▶ **Job**
Can you retype every line of the entries below, keeping each one character for character as it appears?

▶ **Exercise data**
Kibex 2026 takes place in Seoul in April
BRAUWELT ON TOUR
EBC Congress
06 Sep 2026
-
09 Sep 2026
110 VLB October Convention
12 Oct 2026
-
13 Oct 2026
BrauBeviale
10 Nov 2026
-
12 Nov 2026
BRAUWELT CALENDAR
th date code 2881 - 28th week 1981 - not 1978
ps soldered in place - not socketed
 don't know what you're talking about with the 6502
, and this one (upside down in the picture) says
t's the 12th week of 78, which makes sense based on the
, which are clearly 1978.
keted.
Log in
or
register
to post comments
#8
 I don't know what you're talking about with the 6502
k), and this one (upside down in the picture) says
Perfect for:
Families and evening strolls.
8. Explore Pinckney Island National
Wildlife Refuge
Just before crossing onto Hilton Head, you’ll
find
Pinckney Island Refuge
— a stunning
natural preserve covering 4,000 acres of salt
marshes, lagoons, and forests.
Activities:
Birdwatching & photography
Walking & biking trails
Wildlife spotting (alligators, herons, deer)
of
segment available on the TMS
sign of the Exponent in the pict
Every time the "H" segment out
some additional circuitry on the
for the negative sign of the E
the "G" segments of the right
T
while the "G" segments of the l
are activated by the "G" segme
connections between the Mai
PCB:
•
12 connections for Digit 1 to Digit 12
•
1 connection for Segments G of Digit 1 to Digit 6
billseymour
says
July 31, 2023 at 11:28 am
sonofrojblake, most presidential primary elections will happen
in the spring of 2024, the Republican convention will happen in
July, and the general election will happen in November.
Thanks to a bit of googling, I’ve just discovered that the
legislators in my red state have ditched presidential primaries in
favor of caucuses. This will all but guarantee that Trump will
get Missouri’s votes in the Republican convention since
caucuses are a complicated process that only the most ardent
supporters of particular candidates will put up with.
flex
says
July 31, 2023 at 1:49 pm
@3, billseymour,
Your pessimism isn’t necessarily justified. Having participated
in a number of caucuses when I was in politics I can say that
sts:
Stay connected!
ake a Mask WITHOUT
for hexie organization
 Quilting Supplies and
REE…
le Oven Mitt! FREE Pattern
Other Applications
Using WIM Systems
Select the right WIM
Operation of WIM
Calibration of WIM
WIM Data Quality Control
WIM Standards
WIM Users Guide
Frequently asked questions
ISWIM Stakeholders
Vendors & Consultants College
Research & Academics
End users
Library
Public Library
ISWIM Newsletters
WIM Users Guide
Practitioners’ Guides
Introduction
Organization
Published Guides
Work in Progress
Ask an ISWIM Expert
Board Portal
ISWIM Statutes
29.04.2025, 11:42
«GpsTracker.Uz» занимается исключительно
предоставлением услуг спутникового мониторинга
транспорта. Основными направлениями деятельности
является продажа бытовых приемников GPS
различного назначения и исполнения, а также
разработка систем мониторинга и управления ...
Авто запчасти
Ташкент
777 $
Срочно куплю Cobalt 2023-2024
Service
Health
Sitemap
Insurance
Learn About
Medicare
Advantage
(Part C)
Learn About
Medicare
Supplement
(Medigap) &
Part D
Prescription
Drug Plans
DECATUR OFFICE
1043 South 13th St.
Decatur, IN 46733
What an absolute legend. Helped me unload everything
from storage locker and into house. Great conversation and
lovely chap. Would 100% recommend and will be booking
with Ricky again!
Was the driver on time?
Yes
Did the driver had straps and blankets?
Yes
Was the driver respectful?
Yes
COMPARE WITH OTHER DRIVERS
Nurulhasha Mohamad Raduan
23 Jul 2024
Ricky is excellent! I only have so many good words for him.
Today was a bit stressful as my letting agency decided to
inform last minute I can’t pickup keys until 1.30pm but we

▶ **Completed task**
Kibex 2026 takes place in Seoul in April
BRAUWELT ON TOUR
EBC Congress
06 Sep 2026
-
09 Sep 2026
110 VLB October Convention
12 Oct 2026
-
13 Oct 2026
BrauBeviale
10 Nov 2026
-
12 Nov 2026
BRAUWELT CALENDAR
th date code 2881 - 28th week 1981 - not 1978
ps soldered in place - not socketed
 don't know what you're talking about with the 6502
, and this one (upside down in the picture) says
t's the 12th week of 78, which makes sense based on the
, which are clearly 1978.
keted.
Log in
or
register
to post comments
#8
 I don't know what you're talking about with the 6502
k), and this one (upside down in the picture) says
Perfect for:
Families and evening strolls.
8. Explore Pinckney Island National
Wildlife Refuge
Just before crossing onto Hilton Head, you’ll
find
Pinckney Island Refuge
— a stunning
natural preserve covering 4,000 acres of salt
marshes, lagoons, and forests.
Activities:
Birdwatching & photography
Walking & biking trails
Wildlife spotting (alligators, herons, deer)
of
segment available on the TMS
sign of the Exponent in the pict
Every time the "H" segment out
some additional circuitry on the
for the negative sign of the E
the "G" segments of the right
T
while the "G" segments of the l
are activated by the "G" segme
connections between the Mai
PCB:
•
12 connections for Digit 1 to Digit 12
•
1 connection for Segments G of Digit 1 to Digit 6
billseymour
says
July 31, 2023 at 11:28 am
sonofrojblake, most presidential primary elections will happen
in the spring of 2024, the Republican convention will happen in
July, and the general election will happen in November.
Thanks to a bit of googling, I’ve just discovered that the
legislators in my red state have ditched presidential primaries in
favor of caucuses. This will all but guarantee that Trump will
get Missouri’s votes in the Republican convention since
caucuses are a complicated process that only the most ardent
supporters of particular candidates will put up with.
flex
says
July 31, 2023 at 1:49 pm
@3, billseymour,
Your pessimism isn’t necessarily justified. Having participated
in a number of caucuses when I was in politics I can say that
sts:
Stay connected!
ake a Mask WITHOUT
for hexie organization
 Quilting Supplies and
REE…
le Oven Mitt! FREE Pattern
Other Applications
Using WIM Systems
Select the right WIM
Operation of WIM
Calibration of WIM
WIM Data Quality Control
WIM Standards
WIM Users Guide
Frequently asked questions
ISWIM Stakeholders
Vendors & Consultants College
Research & Academics
End users
Library
Public Library
ISWIM Newsletters
WIM Users Guide
Practitioners’ Guides
Introduction
Organization
Published Guides
Work in Progress
Ask an ISWIM Expert
Board Portal
ISWIM Statutes
29.04.2025, 11:42
«GpsTracker.Uz» занимается исключительно
предоставлением услуг спутникового мониторинга
транспорта. Основными направлениями деятельности
является продажа бытовых приемников GPS
различного назначения и исполнения, а также
разработка систем мониторинга и управления ...
Авто запчасти
Ташкент
777 $
Срочно куплю Cobalt 2023-2024
Service
Health
Sitemap
Insurance
Learn About
Medicare
Advantage
(Part C)
Learn About
Medicare
Supplement
(Medigap) &
Part D
Prescription
Drug Plans
DECATUR OFFICE
1043 South 13th St.
Decatur, IN 46733
What an absolute legend. Helped me unload everything
from storage locker and into house. Great conversation and
lovely chap. Would 100% recommend and will be booking
with Ricky again!
Was the driver on time?
Yes
Did the driver had straps and blankets?
Yes
Was the driver respectful?
Yes
COMPARE WITH OTHER DRIVERS
Nurulhasha Mohamad Raduan
23 Jul 2024
Ricky is excellent! I only have so many good words for him.
Today was a bit stressful as my letting agency decided to
inform last minute I can’t pickup keys until 1.30pm but we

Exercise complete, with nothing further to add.